Congress’ power to regulate purely local activities that are part of an economic “class of activities” that have a substantial effect on interstate commerce is firmly established. If Congress decides that the “total incidence” of a practice poses a threat to a national market, it may regulate the entire class. Of particular relevance here is Wickard v. Filburn,
In other words, the Commerce Clause of the Constitution allows feds to regulate state medical marijuana, even if the marijuana is grown, harvested, and used completely within state boundaries (thus, no “interstate”) for medicinal purposes with no consideration or compensation (thus, no “commerce”), because medical marijuana is indistinguishable from black market marijuana, and the free production of medical marijuana in the states may have an effect on the illegal black market. They weren’t required to prove that was likely, there merely had to be a “rational basis” that such an outcome were possible.
And that’s good for the feds, because if they were forced to think about it, they’d realize that the only possible effect medical marijuana could have on the black market is to depress the price of marijuana. It’s Econ 101 – increase the supply and availability and the price drops. In effect, Raich was a drug-dealer-friendly decision – they protected the scarcity of the black market.
If they had to do any research, they’d note figures from California and the other medical marijuana states that passed their laws in the 90’s that show teen use of marijuana declining over the period of legal medical marijuana. I guess puffing a joint isn’t such a rebellious teen act when the thai stick is thought of as granny’s glaucoma medicine instead of the hip, dangerous drug the feds make it out to be.
Kennedy concurred in the Raich majority that ruled that doctors could not prescribe safe, effective marijuana to patients, because Congress has the right to regulate the health and safety of dangerous drugs. But Kennedy, writing this majority opinion, concludes that Congress does not have the right to interfere with doctors prescribing lethal, effective life-ending drugs to patients? Is it because there is no interstate black market in suicide drugs? Is it because there are no rich powerful corporate interests with a stake in keeping suicide drugs illegal?
(CNN) Roberts and Justices Clarence Thomas and Antonin Scalia dissented.
Get ready to see that sentence repeated often…
Scalia, writing the dissent, said that federal officials have the power to regulate the doling out of medicine.
“If the term ‘legitimate medical purpose’ has any meaning, it surely excludes the prescription of drugs to produce death,” he wrote.

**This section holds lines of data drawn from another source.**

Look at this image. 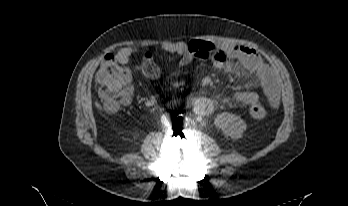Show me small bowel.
Masks as SVG:
<instances>
[{
    "label": "small bowel",
    "mask_w": 348,
    "mask_h": 206,
    "mask_svg": "<svg viewBox=\"0 0 348 206\" xmlns=\"http://www.w3.org/2000/svg\"><path fill=\"white\" fill-rule=\"evenodd\" d=\"M158 48L162 51L176 54L180 57V64L187 66L194 60L212 62L217 68L230 71L232 64L238 62L244 69L253 73L269 99L272 108L276 109L280 102V88L274 71L261 59L252 48L245 45L218 46L211 42L192 40L185 42H164ZM129 51H122L118 59L122 63L128 62ZM148 85L157 86L158 78L144 77ZM259 100V95L253 91H237L230 99L235 106L251 105Z\"/></svg>",
    "instance_id": "1"
}]
</instances>
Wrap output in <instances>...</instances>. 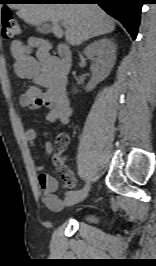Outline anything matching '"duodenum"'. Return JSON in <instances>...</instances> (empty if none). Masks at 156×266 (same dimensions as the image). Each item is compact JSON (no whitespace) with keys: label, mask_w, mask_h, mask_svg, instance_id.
Segmentation results:
<instances>
[{"label":"duodenum","mask_w":156,"mask_h":266,"mask_svg":"<svg viewBox=\"0 0 156 266\" xmlns=\"http://www.w3.org/2000/svg\"><path fill=\"white\" fill-rule=\"evenodd\" d=\"M48 51V48H45ZM72 65V52L67 44L58 46V59L55 60V68L58 77L62 81H66L67 74Z\"/></svg>","instance_id":"duodenum-1"}]
</instances>
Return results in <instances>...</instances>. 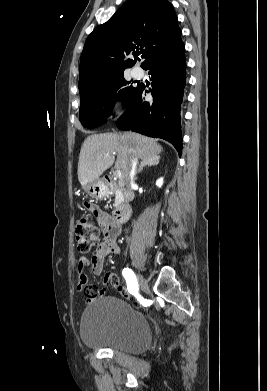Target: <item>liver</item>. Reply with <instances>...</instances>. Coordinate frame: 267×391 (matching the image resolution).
Returning a JSON list of instances; mask_svg holds the SVG:
<instances>
[{"label":"liver","mask_w":267,"mask_h":391,"mask_svg":"<svg viewBox=\"0 0 267 391\" xmlns=\"http://www.w3.org/2000/svg\"><path fill=\"white\" fill-rule=\"evenodd\" d=\"M162 150L156 140L134 132L90 135L80 150L78 180L83 187L98 180L113 165L115 154V168L121 170L122 176L126 178L131 156L153 160L159 158Z\"/></svg>","instance_id":"obj_1"}]
</instances>
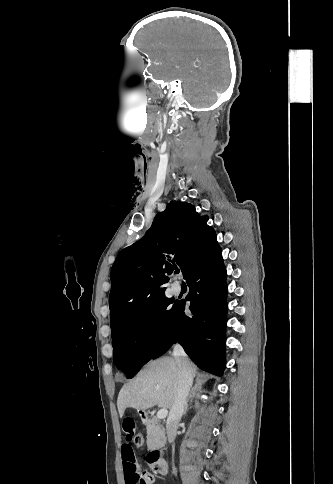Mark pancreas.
Wrapping results in <instances>:
<instances>
[{"label": "pancreas", "instance_id": "1", "mask_svg": "<svg viewBox=\"0 0 333 484\" xmlns=\"http://www.w3.org/2000/svg\"><path fill=\"white\" fill-rule=\"evenodd\" d=\"M166 443L165 430L158 418L153 417L147 425V447L149 450L162 447Z\"/></svg>", "mask_w": 333, "mask_h": 484}]
</instances>
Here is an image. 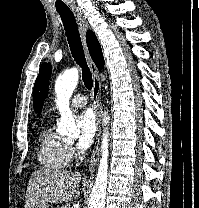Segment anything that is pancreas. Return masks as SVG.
<instances>
[{"label":"pancreas","instance_id":"obj_1","mask_svg":"<svg viewBox=\"0 0 199 208\" xmlns=\"http://www.w3.org/2000/svg\"><path fill=\"white\" fill-rule=\"evenodd\" d=\"M59 208H72V207H71V205L69 203H67V204H65V205H63V206H61Z\"/></svg>","mask_w":199,"mask_h":208}]
</instances>
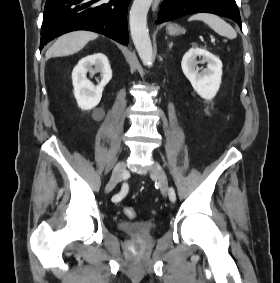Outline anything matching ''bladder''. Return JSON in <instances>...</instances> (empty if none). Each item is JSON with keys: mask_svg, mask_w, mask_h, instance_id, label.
Listing matches in <instances>:
<instances>
[{"mask_svg": "<svg viewBox=\"0 0 280 283\" xmlns=\"http://www.w3.org/2000/svg\"><path fill=\"white\" fill-rule=\"evenodd\" d=\"M117 228L130 236L144 237L150 235L155 230V224L149 221H121L117 223Z\"/></svg>", "mask_w": 280, "mask_h": 283, "instance_id": "bladder-1", "label": "bladder"}]
</instances>
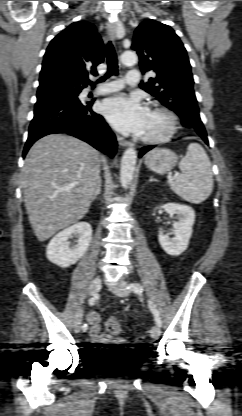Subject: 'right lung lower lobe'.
Segmentation results:
<instances>
[{
	"mask_svg": "<svg viewBox=\"0 0 242 416\" xmlns=\"http://www.w3.org/2000/svg\"><path fill=\"white\" fill-rule=\"evenodd\" d=\"M92 102L76 97L54 95L38 98L23 157L39 138L53 133H68L113 157L117 142L102 116L92 111Z\"/></svg>",
	"mask_w": 242,
	"mask_h": 416,
	"instance_id": "obj_1",
	"label": "right lung lower lobe"
}]
</instances>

The legitimate purpose of medicine is to help us live our lives as fully and painlessly as possible. Death is a natural part of the process of living. These people have reached the end of the fullest life they can possible manage and are now wracked with pain and suffering. Scalia seems to think tenuous, agony-filled, artificial clinging to life is a more legitimate use of medicine than helping someone at the end complete their life journey as painlessly as possible. I wish only for Justice Scalia to pass painlessly in his sleep, for to wish him years of painful deterioration bedridden in a state other than Oregon would be a mean-spirited exercise of projected schadenfreude on my part.
It’s a beautiful world we live in, kids. The government rejects the medical use of a safe, effective, non-toxic, mildly-euphoric flower, accepts the medical use of lethal drugs to facilitate suicide, and those in government who think doctors shouldn’t be in the assisted suicide business are more than willing to accept defense contractors engaging in the torture business. It’s not okay to end natural terminal pain, but it’s okay to inflict it on our enemies if the president says so?
Who are you people, and what have you done with my America?